(REQUIRED ACTION 1)
Summarize the diatom filter thread in two sentences.
(REQUIRED ACTION 2)
Answer these questions from the diatom filter thread:
(a) How much DE powder was added the first time the Magnum 350 was run?
(b) Which filter does the poster dough041 own?
(c) Which forum does epicfish think the thread would fit better in?

(QUOTED PASSAGE)
⁂

# Diatom filter experiences?



## epicfish (Sep 11, 2006)

OK,

So I finally found a used Magnum 350 canister filter and micron catridge, spilit a box of DE powder with a fellow hobbyist, and am running it on my 10 gallon "pea-soup" tank.

How long does it take for a tank that small to clear up? Here are some pre-filter pics:





































The Magnum 350 has been running for about 6 hours and it's still pretty darn green. I added a little more than 1/2 cup of DE powder since I thought it'd work faster.

Anyone have any opinions?

Thanks.


----------



## Tonka (Mar 20, 2004)

10 hours and 10 gal? I'm surprised too. My 125 looks remarably better after "polishing" for more than 1 hour. Could you have a tear in the filter? Has the filter plugged and the water would a way around it? Is your "pea soup" made with one or three cans of water?

I would have thought that you would have improvement even without the DE. The Marineland microfilter is good to 8 microns (or is it 7?)....


----------



## dough041 (Dec 23, 2006)

I have a vortex d-1 and it works great. It is a little pita to get the prime going sometimes though.Once its set, it cleans my 55g in about 1 hr and I can see my 10g clearing in about 20 mins? Hope this helps, sorry don't have experience with the magnum filters. Sounds like a tear or bad seal with the micron filter?


----------



## epicfish (Sep 11, 2006)

Just cleaned it out. Seems like I had a *lot* of DE powder. Checked the filter. No tear. Just moved all the gaskets around and checked them. Started it up again with 1/4 cup of DE powder this time. We'll see what happens!


----------



## apistaeasy (Jul 16, 2004)

try using clarity...


----------



## epicfish (Sep 11, 2006)

Figure this might go better in the Equipment forum. If any mods see this, can you please move it?

I figure if the gaskets are leaking or something and the water is bypassing the micron cartridge, I'd get diatom powder leaking into the tank, but I don't...so I doubt it's a torn filter or leaky gasket...right?


----------

⁂

(RECORDS SUPPLIED)
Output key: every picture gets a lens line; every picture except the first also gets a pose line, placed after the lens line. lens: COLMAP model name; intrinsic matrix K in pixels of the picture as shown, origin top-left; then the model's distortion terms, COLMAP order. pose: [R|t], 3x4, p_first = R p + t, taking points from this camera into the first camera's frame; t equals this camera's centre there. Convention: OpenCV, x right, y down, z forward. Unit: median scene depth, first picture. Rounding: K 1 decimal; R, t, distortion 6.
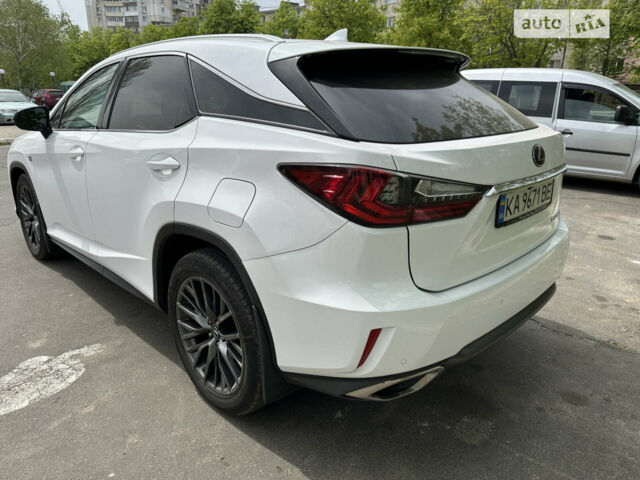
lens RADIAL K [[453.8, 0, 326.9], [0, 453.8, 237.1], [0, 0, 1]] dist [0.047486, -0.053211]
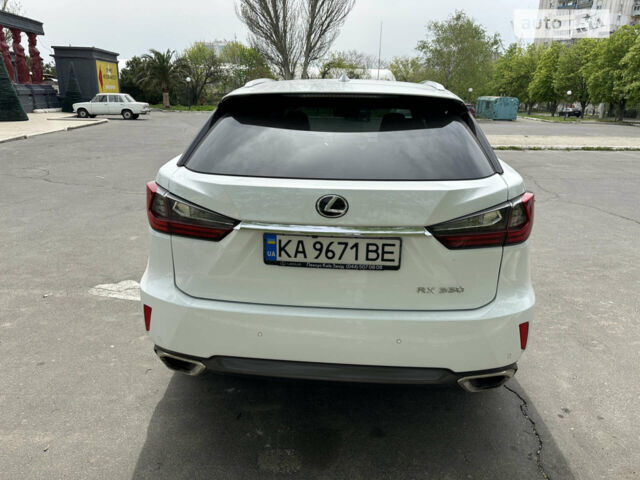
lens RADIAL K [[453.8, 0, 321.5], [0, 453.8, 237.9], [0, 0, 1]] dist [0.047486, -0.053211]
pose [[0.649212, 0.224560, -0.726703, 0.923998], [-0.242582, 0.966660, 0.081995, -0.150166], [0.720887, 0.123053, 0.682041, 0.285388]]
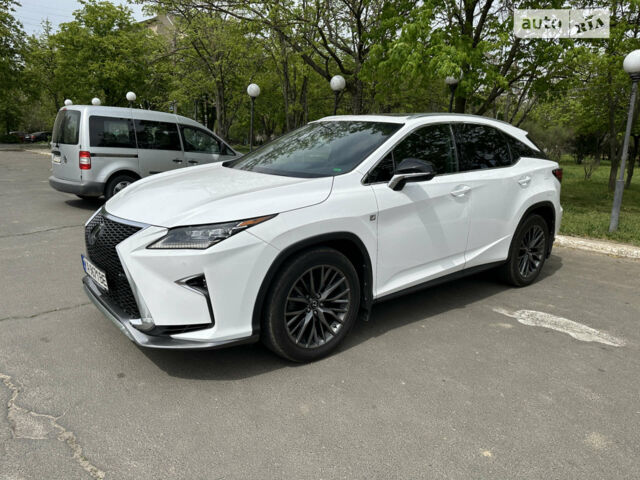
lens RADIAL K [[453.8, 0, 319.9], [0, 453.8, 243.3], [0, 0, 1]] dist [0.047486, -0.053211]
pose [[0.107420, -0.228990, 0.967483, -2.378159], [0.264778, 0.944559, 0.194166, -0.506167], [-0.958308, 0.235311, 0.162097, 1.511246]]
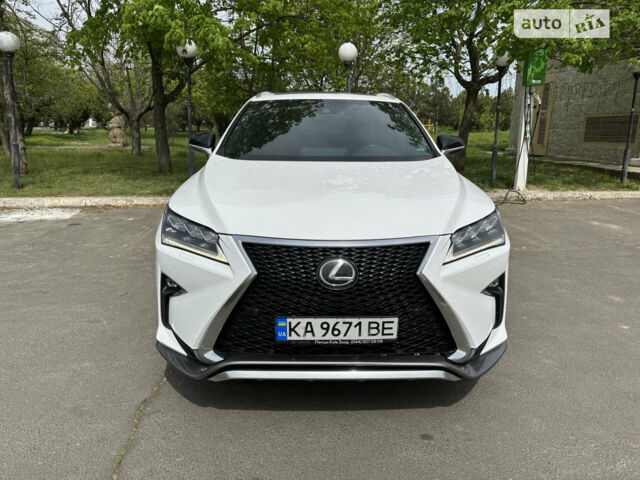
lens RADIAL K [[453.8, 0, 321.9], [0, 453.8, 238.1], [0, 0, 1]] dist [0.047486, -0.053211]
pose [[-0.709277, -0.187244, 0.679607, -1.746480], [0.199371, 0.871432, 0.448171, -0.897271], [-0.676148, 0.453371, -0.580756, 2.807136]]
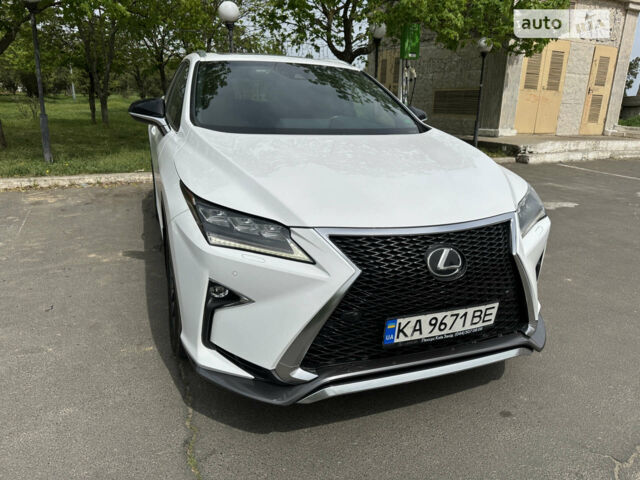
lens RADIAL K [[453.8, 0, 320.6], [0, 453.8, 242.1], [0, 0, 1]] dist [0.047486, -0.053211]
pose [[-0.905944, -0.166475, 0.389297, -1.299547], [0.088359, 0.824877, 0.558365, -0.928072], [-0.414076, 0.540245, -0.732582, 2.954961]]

⁂

(EXERCISE RESPONSE 1)
A hobbyist running a used Magnum 350 canister filter with a micron cartridge and DE powder on a green 10-gallon tank finds the water still quite green after about six hours and asks how long it should take to clear. Other posters suggest a tear or bad seal in the filter, and the hobbyist finds no tear, checks the gaskets and restarts the filter with 1/4 cup of DE powder.

(EXERCISE RESPONSE 2)
(a) A little more than 1/2 cup.
(b) A Vortex D-1.
(c) The Equipment forum.